O Truvada é um medicamento que compõe o chamado coquetel anti-AIDS, juntamente com outras drogas antirretrovirais.

Um estudo publicado em Maio do ano passado, revelou que testes feitos com Truvada entre quase 2,5 mil homens sugerem que o medicamento pode reduzir as chances de contágio do HIV de homem para homem em 44% - pouco demais para que ele possa ser considerado uma vacina.

Um outro estudo considerou que o Truvada como vacina contra a AIDS era um fracasso:

Mas a Gilead Sciences, fabricante do Truvada, decidiu solicitar autorização para venda do medicamento como preventivo baseando-se em um estudo mais antigo, publicado em 2010:

Inseguro e caríssimo

Vários especialistas em AIDS vêm-se manifestando nas últimas horas em jornais de todo o mundo, contrários à aprovação.

Segundo eles, a autorização poderá dar aos grupos de risco a impressão de que a ingestão diária do medicamento significaria que eles estariam 100% protegidos, o que é falso.

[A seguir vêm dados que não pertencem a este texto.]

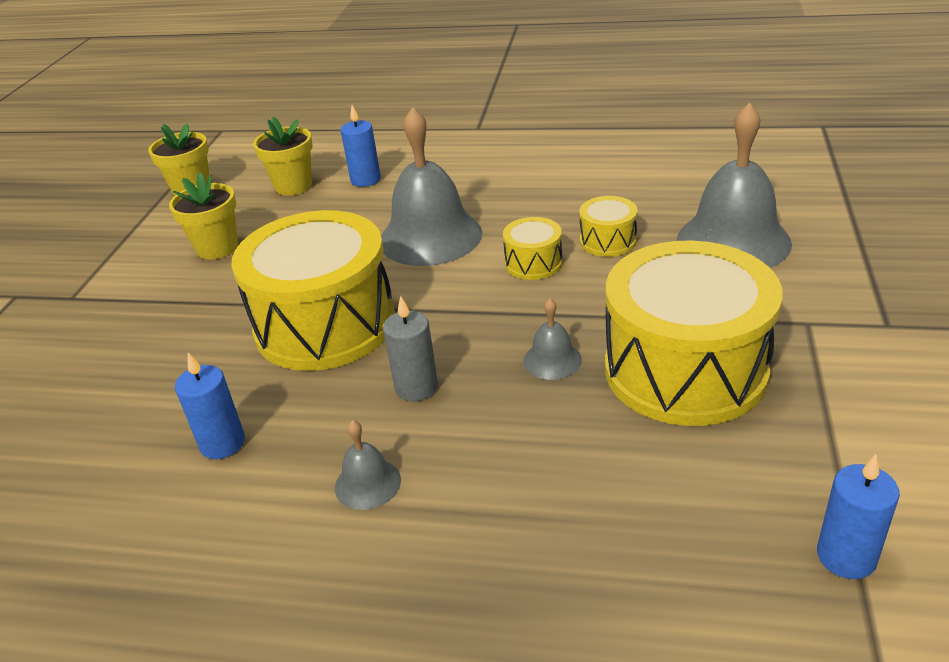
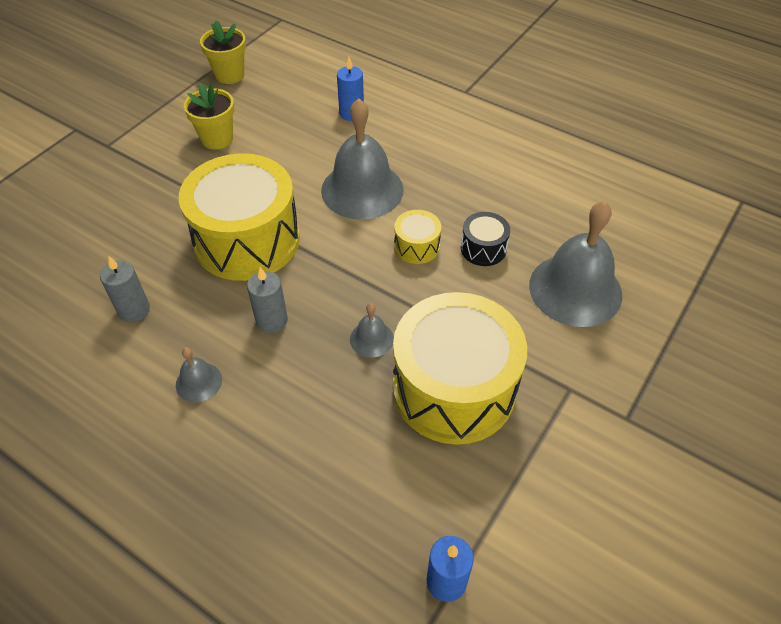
camera: 20 degrees right, 15 degrees up
(222, 443) = (134, 310): blue candle -> grey candle
(293, 186) = (299, 99): yellow flower pot -> none
(607, 241) = (483, 248): yellow drum -> black drum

Além disso, seria temerário depender da ação diária - tomar o comprimido - de pessoas que já adotam comportamentos de risco sem nem mesmo sentirem-se protegidos.

"Os 44% [dos voluntários] que se beneficiaram do Truvada no estudo iPrex foram aconselhados mensalmente e fizeram exames frequentes para detectar infecções sexuais, algo que não é verossímil no mundo real," afirmou a Healthcare Foundation em comunicado.

Para a instituição, a adoção do medicamento como preventivo poderia levar ao abandono do uso da camisinha, gerando um efeito negativo muito pior do que qualquer ganho com o uso do Truvada.

Outra crítica levantada é o custo do medicamento: se ingerido diariamente de forma preventiva, o tratamento com o Truvada custaria ao redor de US$900,00 (R$1.700,00) por mês, ou US$11.000,00 (R$20.900,00) por ano.

Em comparação, a camisinha, que oferece uma proteção melhor, custa alguns centavos para as autoridades de saúde, geralmente saindo de graça para os usuários.